__Document section__.
----------

To promote low-energy ebeam technology awareness along with access and usage of the EBLab-200 system, in early 2015 COMET set-up EBLab “ateliers” workshop areas at its global headquarters in Flamatt, Switzerland, and regional facilities in the United States, China and South Korea. In June 2015, COMET entered into partnerships with Georgia Power in Atlanta and Wells Fargo Bank to promote low-energy ebeam technology. Georgia Power is the largest of the four electric utilities owned and operated by The Southern Company. A fully operational EBLab Unit was installed at Georgia Power’s Customer Resource Center (CRC) and will be used for a number of co-sponsored workshop events in the second half of 2015. All EBLab Workshop participants interested in acquiring a COMET EBLab or PCT integrated system now have leasing options with Wells Fargo in the United States.

In addition to EBLab Workshops scheduled to take place at Georgia Power’s CRC in 2015, COMET and PCT are actively promoting the EBLab and electron beam technology to universities and institutional research facilities throughout the Americas via programs designed to build inter-institutional collaborations based on core areas of electron beam application expertise. The hope for North America is that inter-university collaborations thriving around emerging ebeam applications be established with EBLab institutional partners encouraged to build curriculums focusing on low-energy electron beam technology. Collaborations thus far have generated a number of research projects for ebeam applications resulting in peer-reviewed papers and articles.

----------

According to the text about COMET's EBLab, where was a fully operational EBLab unit installed? Rely only on the text about COMET's EBLab for the answer.

__Records from a data source__.
----------

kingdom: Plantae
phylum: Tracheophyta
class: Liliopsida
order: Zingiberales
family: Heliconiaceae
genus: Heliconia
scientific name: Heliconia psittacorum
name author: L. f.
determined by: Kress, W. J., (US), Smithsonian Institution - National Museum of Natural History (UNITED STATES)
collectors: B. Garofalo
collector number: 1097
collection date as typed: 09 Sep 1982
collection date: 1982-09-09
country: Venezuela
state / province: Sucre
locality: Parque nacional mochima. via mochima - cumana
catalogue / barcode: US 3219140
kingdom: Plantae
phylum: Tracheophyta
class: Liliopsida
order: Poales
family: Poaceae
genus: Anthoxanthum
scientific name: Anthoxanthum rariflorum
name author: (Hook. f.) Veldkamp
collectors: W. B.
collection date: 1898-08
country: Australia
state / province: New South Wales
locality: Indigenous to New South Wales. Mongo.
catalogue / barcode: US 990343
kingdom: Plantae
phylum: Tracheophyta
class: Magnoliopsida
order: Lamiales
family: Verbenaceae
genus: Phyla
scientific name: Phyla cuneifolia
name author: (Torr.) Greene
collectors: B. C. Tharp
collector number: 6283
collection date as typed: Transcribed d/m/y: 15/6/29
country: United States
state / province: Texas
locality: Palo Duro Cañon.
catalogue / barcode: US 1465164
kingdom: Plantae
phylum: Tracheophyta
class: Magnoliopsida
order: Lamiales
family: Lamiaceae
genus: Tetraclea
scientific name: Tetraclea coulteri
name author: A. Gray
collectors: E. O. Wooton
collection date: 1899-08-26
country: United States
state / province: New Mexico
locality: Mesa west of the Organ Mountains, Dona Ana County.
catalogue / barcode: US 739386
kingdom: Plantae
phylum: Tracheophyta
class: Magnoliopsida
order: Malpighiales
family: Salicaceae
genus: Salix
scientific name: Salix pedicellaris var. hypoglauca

----------

__Solution for this task__.
At Georgia Power's Customer Resource Center (CRC).